Personal information
- Date of birth: 31 July 1976 (age 49)
- Place of birth: Carpi, Italy
- Height: 1.78 m (5 ft 10 in)
- Position: Defender

Team information
- Current team: Union Brescia (assistant)

Youth career
- 1992–1993: Carpi
- 1993–1994: Reggina

Senior career*
- Years: Team / Apps / (Gls)
- 1994–1995: Reggina / 6 / (0)
- 1995–1996: Carpi / 30 / (0)
- 1996–2007: Chievo / 312 / (6)
- 2007–2008: Torino / 29 / (1)
- 2008–2010: Bologna / 55 / (0)
- 2010–2011: Reggiana / 10 / (0)

International career
- 2002: Italy / 0 / (0)

= Salvatore Lanna =

Italian footballer and manager

Salvatore Lanna (born 31 July 1976 in Carpi, Modena) is the Italian association football former player who spent his career playing as a defender. He is currently Eugenio Corini's assistant coach at Union Brescia.

==Biography==
===Playing career===
====From Chievo to Torino====
He is one of the most famous players in the history of Chievo, having played there for eleven seasons.

After Chievo were relegated to Serie B in 2007, he was transferred to Torino on a three-year contract.

In August 2008, newly promoted Bologna agreed a fee with Torino to sign Lanna in a co-ownership deal.

====Reggiana====
He has played for Reggiana from the 2010–11 season until the end of December 2011.

====Italy national team====
Late in 2002, he was called up twice to the Italy national team by their then-coach, Giovanni Trapattoni, but did not play a game either time.

===Coaching career===
On 3 January 2012, he was announced as the new assistant coach of Reggiana in Lega Pro Prima Divisione.
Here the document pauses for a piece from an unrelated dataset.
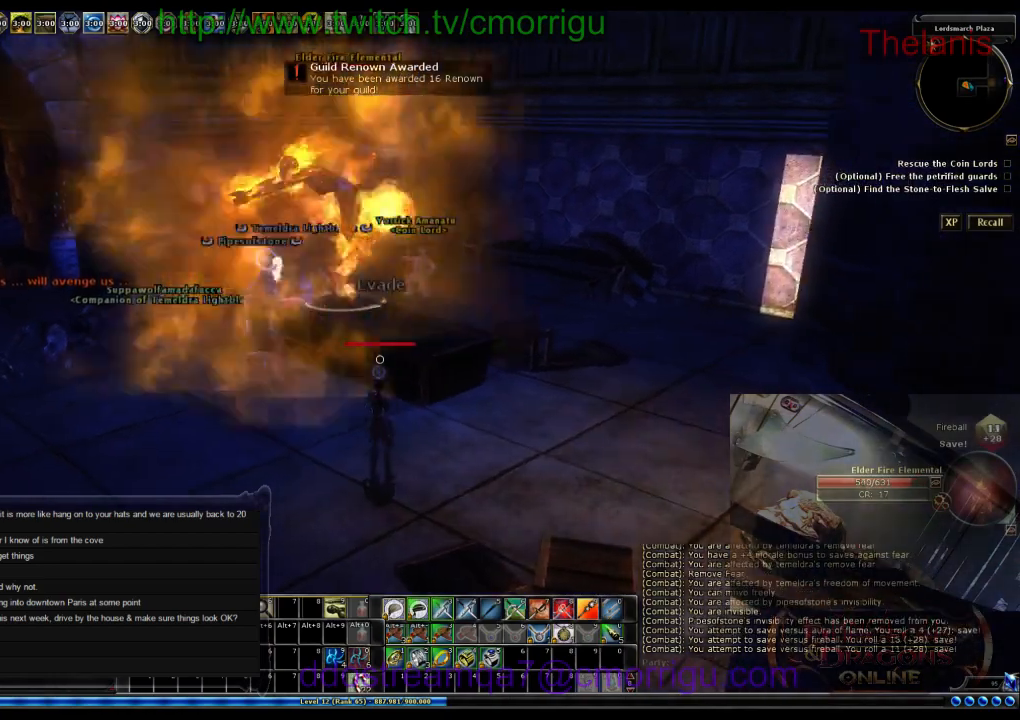
{"keys": [], "events": []}
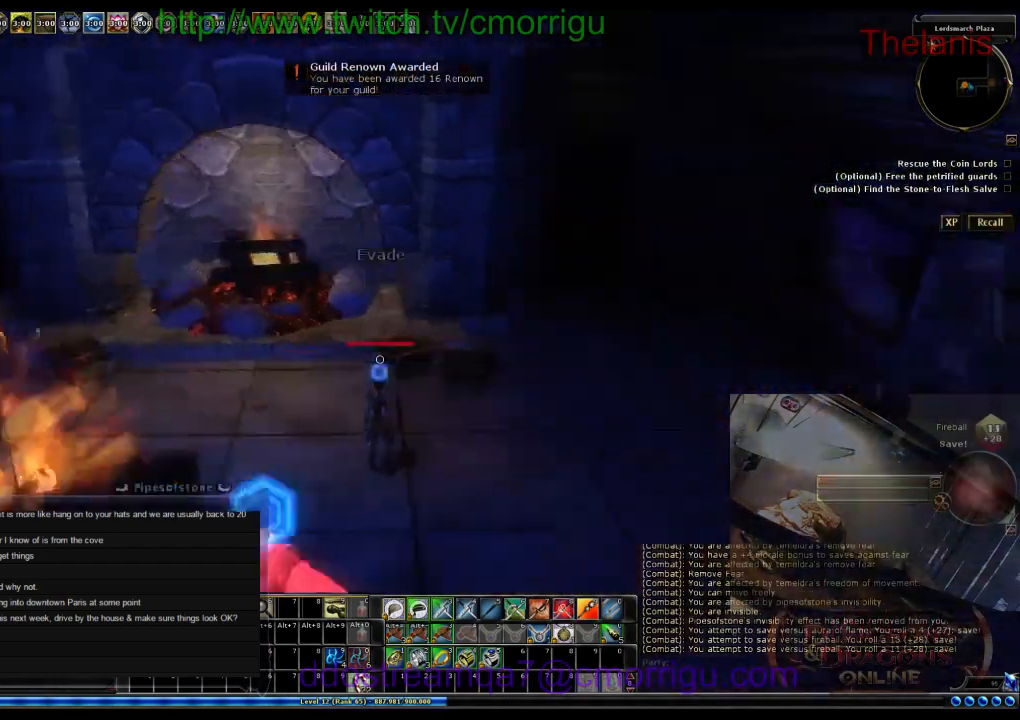
{"keys": ["w"], "events": [[300, "w", "down"]]}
In December 2016, he was named the new assistant coach at Palermo as part of Eugenio Corini's backroom staff. He left the club following Corini's resignation in January 2017.

He successively followed Corini on his coaching experiences at Novara, Brescia and Lecce. In August 2022, he again followed Corini after he agreed to return to Palermo. He went on to work with Corini also at Cremonese in 2024, and Union Brescia from 2025.